══ Text excerpt
The network primarily aired francophone music, although some English Canadian and international music aired as well. The network aired a freeform mix of rock, pop, folk, hip hop, punk and electronic music — however, because Montreal has a particularly prominent electronic and post-rock music scene, Bande à part's playlist leaned somewhat more toward experimental genres than Radio 3's.

In January 2011, the network celebrated its tenth anniversary with a twelve-hour marathon broadcast featuring live performances by Mara Tremblay, Mononc' Serge, Xavier Caféïne and Jimmy Hunt.

==Concerts==

The network also sometimes sponsored concerts.

Tour Tournée in the winter of 2006, jointly sponsored by CBC Radio 3 and Bande à part, included bands such as Wintersleep, Two Hours Traffic, Konflit Dramatik, Hexes and Ohs, Great Aunt Ida, Shout Out Out Out Out, Novillero, Les Breastfeeders, SS Cardiacs, Les Dales Hawerchuk, Pony Up! and The Deadly Snakes. Each of the eight locations had a different lineup of predominantly local bands.

On March 24, 2006, the network staged a fifth anniversary show at the Spectrum in Montreal, featuring Les Dale Hawerchuk, Akido, Karkwa and Malajube.

On October 1, 2006, Radio 3 and Bande à part again jointly sponsored See Vous Play, a show in Toronto featuring Les Breastfeeders, Emily Haines and the Soft Skeleton, Les Trois Accords and The Joel Plaskett Emergency.

On April 27, 2007, Bande à part and CBC Radio 3 jointly presented Quebec Scene, an Ottawa concert featuring The Stills, The Besnard Lakes, Karkwa and Mahjor Bidet.
════
══ Exercise data
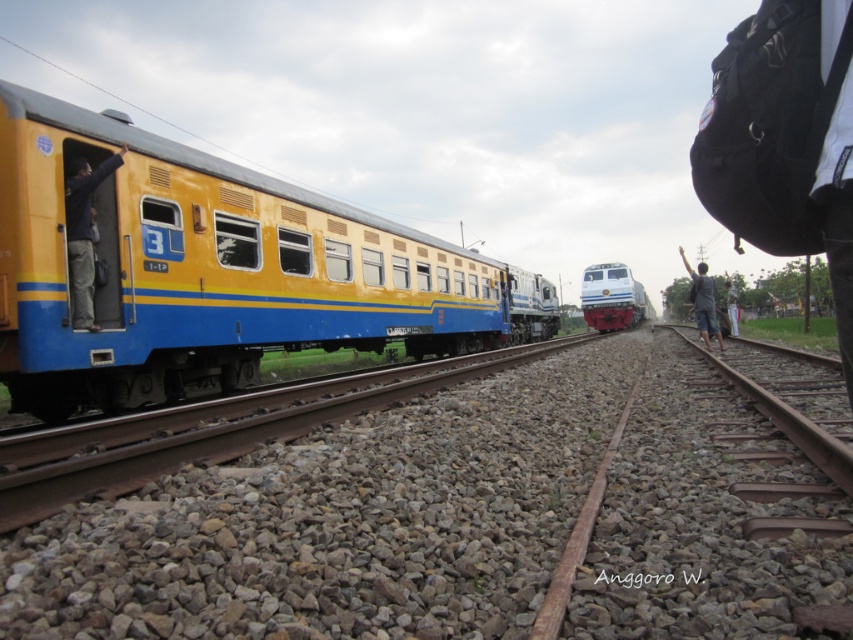
Question: Can you confirm if dark blue fabric jacket at left is thinner than white glossy locomotive at center?

Choices:
 (A) yes
 (B) no

Answer: (A)

Question: Which object is positioned closest to the rusty metal train track at lower center?

Choices:
 (A) dark blue fabric jacket at left
 (B) white cotton pants at right

Answer: (A)

Question: Among these points, which one is nearest to the camera?

Choices:
 (A) (383, 376)
 (B) (76, 209)
 (C) (625, 268)

Answer: (B)

Question: From the image, what is the correct spatial relationship of dark blue fabric jacket at left in relation to white glossy locomotive at center?

Choices:
 (A) above
 (B) below

Answer: (B)

Question: Which object appears closest to the camera in this image?

Choices:
 (A) white glossy locomotive at center
 (B) dark gray fabric pants at right
 (C) dark blue fabric jacket at left

Answer: (C)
════
- **Tasks and exercises**
A) Write out the passage about the radio network word for word, starting with "Tour Tournée in" and going on through "Joel Plaskett Emergency.".
B) Gather every line of the records that contains the word "right", copying each one unchanged.
The text and the records have no connection to each other.

- **Numbered answers**
A)
Tour Tournée in the winter of 2006, jointly sponsored by CBC Radio 3 and Bande à part, included bands such as Wintersleep, Two Hours Traffic, Konflit Dramatik, Hexes and Ohs, Great Aunt Ida, Shout Out Out Out Out, Novillero, Les Breastfeeders, SS Cardiacs, Les Dales Hawerchuk, Pony Up! and The Deadly Snakes. Each of the eight locations had a different lineup of predominantly local bands.

On March 24, 2006, the network staged a fifth anniversary show at the Spectrum in Montreal, featuring Les Dale Hawerchuk, Akido, Karkwa and Malajube.

On October 1, 2006, Radio 3 and Bande à part again jointly sponsored See Vous Play, a show in Toronto featuring Les Breastfeeders, Emily Haines and the Soft Skeleton, Les Trois Accords and The Joel Plaskett Emergency.

B)
 (B) white cotton pants at right
 (B) dark gray fabric pants at right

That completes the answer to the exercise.